Designing Processors to Support Hacking
This won best-paper award at the First USENIX Workshop on Large-Scale Exploits and Emergent Threats: “Designing and implementing malicious hardware,” by Samuel T. King, Joseph Tucek, Anthony Cozzie, Chris Grier, Weihang Jiang, and Yuanyuan Zhou.
Hidden malicious circuits provide an attacker with a stealthy attack vector. As they occupy a layer below the entire software stack, malicious circuits can bypass traditional defensive techniques. Yet current work on trojan circuits considers only simple attacks against the hardware itself, and straightforward defenses. More complex designs that attack the software are unexplored, as are the countermeasures an attacker may take to bypass proposed defenses.
We present the design and implementation of Illinois Malicious Processors (IMPs). There is a substantial design space in malicious circuitry; we show that an attacker, rather than designing one speci?c attack, can instead design hardware to support attacks. Such ?exible hardware allows powerful, general purpose attacks, while remaining surprisingly low in the amount of additional hardware. We show two such hardware designs, and implement them in a real system. Further, we show three powerful attacks using this hardware, including a login backdoor that gives an attacker complete and highlevel access to the machine.
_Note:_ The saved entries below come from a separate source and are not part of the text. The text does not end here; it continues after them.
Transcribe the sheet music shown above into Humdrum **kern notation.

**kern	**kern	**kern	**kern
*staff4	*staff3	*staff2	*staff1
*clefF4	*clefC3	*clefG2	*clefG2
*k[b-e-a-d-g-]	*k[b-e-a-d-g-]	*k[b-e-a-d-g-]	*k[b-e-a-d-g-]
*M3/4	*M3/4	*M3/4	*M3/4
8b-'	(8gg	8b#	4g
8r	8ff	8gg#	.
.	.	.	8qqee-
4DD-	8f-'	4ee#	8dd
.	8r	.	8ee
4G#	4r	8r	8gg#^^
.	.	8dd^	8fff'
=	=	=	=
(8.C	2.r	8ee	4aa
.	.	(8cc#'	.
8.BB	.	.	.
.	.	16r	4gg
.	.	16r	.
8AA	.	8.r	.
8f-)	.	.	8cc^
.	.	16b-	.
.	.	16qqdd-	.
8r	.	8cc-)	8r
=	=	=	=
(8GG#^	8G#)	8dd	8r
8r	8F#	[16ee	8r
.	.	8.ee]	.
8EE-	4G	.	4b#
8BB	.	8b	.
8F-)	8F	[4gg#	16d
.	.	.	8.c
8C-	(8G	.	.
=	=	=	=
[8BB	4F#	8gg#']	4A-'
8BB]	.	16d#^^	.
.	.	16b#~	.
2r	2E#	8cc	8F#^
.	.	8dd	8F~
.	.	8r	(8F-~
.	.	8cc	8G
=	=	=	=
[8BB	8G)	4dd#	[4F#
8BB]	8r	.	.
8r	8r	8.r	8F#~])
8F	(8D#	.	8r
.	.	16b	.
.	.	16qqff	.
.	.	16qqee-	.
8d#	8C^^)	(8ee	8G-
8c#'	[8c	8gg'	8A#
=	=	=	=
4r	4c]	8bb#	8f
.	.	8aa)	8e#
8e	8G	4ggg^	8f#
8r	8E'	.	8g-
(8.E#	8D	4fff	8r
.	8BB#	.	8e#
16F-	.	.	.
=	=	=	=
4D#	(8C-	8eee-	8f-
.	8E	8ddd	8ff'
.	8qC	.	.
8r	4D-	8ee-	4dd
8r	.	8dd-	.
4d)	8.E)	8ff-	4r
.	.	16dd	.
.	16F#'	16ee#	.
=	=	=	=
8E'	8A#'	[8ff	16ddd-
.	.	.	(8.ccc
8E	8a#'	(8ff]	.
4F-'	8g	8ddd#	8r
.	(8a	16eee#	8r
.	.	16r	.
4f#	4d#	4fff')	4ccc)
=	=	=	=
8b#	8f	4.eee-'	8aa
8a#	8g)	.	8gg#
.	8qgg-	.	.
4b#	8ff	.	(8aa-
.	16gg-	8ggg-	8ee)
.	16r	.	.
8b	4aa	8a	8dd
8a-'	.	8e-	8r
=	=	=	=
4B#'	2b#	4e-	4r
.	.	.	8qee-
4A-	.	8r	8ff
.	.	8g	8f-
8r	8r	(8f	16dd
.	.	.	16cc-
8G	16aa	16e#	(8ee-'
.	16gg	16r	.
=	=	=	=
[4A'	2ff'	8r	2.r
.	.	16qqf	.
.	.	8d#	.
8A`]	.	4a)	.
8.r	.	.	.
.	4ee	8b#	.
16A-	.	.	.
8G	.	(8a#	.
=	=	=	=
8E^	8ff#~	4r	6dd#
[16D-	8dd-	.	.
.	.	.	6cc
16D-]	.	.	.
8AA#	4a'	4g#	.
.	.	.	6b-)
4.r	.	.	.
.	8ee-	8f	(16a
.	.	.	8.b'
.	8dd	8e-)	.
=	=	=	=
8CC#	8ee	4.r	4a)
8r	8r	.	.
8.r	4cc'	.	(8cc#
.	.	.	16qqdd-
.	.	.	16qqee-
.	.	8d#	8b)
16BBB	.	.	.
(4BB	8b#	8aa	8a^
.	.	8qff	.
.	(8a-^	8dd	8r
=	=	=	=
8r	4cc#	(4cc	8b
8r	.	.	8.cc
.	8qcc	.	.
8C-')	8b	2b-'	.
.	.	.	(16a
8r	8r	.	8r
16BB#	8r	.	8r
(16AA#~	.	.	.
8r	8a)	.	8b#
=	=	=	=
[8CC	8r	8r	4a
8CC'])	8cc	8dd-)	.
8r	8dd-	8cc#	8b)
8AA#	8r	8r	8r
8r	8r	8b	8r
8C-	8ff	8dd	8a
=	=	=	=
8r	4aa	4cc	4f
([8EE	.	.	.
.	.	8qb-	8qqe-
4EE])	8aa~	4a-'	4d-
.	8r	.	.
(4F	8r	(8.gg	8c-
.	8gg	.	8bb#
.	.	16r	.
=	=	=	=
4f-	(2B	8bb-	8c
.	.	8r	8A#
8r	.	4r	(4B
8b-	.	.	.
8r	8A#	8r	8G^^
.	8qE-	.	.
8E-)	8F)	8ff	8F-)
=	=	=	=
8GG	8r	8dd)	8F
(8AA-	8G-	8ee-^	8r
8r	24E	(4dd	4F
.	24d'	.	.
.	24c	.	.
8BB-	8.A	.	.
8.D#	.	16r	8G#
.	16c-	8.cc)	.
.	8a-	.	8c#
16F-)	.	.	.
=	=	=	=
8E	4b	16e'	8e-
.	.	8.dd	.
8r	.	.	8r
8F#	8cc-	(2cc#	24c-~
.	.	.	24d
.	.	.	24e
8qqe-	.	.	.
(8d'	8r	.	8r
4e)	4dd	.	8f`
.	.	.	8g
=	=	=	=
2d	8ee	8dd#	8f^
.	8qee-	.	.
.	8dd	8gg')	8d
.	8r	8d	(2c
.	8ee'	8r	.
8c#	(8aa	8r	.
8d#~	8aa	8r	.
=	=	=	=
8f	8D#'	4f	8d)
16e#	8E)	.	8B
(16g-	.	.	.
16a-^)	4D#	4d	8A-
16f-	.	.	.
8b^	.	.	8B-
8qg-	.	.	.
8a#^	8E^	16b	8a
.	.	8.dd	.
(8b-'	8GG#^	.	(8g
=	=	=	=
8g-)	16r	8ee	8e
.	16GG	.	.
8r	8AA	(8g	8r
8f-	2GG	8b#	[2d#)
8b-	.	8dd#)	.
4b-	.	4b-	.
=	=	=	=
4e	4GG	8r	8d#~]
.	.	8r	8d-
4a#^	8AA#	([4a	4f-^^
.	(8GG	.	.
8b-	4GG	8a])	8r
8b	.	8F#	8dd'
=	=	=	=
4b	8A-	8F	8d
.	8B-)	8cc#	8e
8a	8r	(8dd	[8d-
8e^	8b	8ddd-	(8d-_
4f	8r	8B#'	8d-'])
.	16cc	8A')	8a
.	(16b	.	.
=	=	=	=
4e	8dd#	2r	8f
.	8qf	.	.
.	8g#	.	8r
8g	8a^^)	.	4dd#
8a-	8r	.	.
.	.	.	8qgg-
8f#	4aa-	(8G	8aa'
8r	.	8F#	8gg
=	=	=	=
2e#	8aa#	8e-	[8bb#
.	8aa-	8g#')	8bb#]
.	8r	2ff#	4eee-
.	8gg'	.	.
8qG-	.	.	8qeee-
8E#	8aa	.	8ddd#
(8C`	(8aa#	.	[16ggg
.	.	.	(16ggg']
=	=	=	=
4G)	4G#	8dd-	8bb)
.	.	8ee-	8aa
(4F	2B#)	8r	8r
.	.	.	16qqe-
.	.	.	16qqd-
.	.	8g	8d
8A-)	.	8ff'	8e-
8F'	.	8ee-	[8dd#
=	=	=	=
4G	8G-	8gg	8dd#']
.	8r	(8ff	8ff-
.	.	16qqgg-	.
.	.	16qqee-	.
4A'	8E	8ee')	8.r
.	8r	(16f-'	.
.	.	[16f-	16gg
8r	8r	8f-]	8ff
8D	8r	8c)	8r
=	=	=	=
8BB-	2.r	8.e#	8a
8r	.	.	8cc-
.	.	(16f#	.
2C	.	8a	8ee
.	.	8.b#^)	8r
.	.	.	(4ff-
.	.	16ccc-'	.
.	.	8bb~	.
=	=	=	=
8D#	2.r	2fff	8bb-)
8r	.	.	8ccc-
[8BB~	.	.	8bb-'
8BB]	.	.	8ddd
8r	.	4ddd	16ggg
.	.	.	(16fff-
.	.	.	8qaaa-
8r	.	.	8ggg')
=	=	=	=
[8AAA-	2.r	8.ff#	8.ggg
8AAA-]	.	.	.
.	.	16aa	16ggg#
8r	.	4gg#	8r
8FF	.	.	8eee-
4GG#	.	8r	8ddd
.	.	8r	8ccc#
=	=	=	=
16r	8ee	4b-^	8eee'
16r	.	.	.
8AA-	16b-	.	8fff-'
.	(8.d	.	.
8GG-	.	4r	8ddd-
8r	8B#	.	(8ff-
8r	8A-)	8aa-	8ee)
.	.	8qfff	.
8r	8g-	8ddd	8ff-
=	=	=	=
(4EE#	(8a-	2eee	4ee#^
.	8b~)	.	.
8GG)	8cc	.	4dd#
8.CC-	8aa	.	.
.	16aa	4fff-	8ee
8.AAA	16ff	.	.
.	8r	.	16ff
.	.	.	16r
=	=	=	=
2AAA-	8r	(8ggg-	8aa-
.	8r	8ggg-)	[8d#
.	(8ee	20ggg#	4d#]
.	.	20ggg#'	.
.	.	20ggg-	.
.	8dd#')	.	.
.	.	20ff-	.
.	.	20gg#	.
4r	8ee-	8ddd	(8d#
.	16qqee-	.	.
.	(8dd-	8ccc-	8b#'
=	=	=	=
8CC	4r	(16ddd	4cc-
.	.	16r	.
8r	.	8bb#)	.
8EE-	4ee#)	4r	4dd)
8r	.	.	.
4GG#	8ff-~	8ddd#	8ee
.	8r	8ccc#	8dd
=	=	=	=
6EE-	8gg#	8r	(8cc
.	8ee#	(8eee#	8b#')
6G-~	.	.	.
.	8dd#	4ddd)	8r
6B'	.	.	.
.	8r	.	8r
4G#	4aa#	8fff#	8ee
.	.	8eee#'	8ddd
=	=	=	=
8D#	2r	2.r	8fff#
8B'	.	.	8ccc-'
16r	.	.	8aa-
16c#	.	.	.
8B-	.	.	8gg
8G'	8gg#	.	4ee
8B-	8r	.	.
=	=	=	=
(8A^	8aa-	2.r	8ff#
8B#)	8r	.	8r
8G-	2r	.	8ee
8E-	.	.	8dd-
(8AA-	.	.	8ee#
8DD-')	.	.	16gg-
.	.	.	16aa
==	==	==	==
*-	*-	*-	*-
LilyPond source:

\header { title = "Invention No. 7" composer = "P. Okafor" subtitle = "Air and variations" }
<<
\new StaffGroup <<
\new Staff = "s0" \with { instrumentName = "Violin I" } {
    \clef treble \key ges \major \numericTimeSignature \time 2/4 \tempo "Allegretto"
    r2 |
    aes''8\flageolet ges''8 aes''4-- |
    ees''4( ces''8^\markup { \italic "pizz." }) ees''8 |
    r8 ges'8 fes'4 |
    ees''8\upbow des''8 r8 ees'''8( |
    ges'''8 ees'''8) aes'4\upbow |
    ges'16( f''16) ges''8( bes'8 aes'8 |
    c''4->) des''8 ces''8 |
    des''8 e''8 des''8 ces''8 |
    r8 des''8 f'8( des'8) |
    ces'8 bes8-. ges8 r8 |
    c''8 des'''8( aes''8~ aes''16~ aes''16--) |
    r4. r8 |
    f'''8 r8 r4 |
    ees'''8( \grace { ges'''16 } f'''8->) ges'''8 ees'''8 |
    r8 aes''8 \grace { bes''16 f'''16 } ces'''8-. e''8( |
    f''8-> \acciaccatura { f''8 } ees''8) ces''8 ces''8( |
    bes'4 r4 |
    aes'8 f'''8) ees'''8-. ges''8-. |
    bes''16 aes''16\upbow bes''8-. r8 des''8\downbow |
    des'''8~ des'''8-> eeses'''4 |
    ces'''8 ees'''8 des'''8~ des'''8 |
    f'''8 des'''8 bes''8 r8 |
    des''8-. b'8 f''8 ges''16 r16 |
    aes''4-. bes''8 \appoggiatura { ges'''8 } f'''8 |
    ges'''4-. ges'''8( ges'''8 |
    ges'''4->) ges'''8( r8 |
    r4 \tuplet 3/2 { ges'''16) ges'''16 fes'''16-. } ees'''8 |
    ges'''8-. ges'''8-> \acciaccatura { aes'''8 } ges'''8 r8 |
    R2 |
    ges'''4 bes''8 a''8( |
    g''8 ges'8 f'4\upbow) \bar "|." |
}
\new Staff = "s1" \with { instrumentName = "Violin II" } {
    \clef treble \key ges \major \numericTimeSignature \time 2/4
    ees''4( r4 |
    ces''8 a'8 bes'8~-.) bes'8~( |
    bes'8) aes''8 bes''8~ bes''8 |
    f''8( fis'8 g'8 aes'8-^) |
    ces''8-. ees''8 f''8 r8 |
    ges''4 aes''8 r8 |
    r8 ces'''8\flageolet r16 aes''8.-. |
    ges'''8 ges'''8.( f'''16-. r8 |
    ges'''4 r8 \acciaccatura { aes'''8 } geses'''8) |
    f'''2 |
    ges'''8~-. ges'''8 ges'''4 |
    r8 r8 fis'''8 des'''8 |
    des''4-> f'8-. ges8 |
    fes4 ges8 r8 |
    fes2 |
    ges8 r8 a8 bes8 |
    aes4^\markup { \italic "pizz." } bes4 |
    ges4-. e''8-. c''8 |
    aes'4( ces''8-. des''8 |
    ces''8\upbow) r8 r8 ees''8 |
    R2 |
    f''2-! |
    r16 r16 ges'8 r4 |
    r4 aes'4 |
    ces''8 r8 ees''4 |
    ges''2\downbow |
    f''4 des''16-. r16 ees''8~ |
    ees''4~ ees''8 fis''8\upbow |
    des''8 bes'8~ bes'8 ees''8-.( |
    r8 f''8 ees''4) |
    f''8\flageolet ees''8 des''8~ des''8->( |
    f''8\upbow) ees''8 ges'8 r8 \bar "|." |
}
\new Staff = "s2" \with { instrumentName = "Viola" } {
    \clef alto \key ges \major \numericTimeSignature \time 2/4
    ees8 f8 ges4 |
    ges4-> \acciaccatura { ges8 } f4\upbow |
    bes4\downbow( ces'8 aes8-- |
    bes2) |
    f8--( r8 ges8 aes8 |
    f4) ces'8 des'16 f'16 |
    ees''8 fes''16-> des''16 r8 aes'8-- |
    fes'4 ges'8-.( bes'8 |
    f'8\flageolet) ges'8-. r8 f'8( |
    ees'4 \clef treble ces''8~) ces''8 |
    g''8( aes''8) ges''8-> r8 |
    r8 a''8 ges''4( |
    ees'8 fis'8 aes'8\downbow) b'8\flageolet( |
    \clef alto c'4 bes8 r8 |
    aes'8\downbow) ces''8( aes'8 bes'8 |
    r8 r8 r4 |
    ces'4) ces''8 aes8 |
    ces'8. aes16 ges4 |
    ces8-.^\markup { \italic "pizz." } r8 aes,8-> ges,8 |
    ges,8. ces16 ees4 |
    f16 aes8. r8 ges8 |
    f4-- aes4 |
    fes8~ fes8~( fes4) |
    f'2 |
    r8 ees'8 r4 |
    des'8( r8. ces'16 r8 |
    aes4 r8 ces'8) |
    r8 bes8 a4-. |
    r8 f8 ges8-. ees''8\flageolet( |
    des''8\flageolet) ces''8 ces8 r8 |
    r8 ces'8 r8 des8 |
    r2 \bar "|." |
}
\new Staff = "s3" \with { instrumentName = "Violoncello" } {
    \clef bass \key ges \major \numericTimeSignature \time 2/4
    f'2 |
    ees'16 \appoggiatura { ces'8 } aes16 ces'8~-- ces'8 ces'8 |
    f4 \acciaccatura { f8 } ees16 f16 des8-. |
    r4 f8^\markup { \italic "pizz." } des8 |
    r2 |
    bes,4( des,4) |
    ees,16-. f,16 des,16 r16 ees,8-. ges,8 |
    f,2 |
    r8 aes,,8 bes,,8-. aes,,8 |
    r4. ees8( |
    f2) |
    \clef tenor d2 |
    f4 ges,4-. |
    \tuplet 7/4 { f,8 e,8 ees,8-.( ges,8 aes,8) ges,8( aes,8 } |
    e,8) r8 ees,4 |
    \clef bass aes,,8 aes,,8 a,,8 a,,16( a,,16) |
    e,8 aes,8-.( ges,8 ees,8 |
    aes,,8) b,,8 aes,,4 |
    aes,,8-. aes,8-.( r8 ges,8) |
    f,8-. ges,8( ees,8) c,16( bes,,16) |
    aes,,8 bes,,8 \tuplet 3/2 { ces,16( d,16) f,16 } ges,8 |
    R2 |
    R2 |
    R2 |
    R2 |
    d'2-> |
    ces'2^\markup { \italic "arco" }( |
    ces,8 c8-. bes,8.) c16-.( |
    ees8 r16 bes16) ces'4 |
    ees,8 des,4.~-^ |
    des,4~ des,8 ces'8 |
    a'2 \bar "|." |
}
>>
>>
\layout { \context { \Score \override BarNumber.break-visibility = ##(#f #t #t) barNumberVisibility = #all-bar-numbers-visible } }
This login attack requires only 1341 additional gates: gates that can be used for other attacks as well. Malicious processors are more practical, more flexible, and harder to detect than an initial analysis would suggest.
Theoretical? Sure. But combine this with stories of counterfeit computer hardware from China, and you’ve got yourself a potentially serious problem.
Mike Laird • April 24, 2008 2:39 PM
For anything other than smashing atomic particles together, academics are usually the last to know about a new thing. And they write papers on topics where they sense money for research is forthcoming. So on “the last to know” point, who has found malicious hardware installed on their servers, and where? On the “money for research” point, who is paying for this research (I can guess), but more importantly – why – what balance of defense vs offense?
I have no facts, but I have a strong sense that malicious hardware has already been found in surprising places, and researchers are trying to catch up to the evolving practitioners.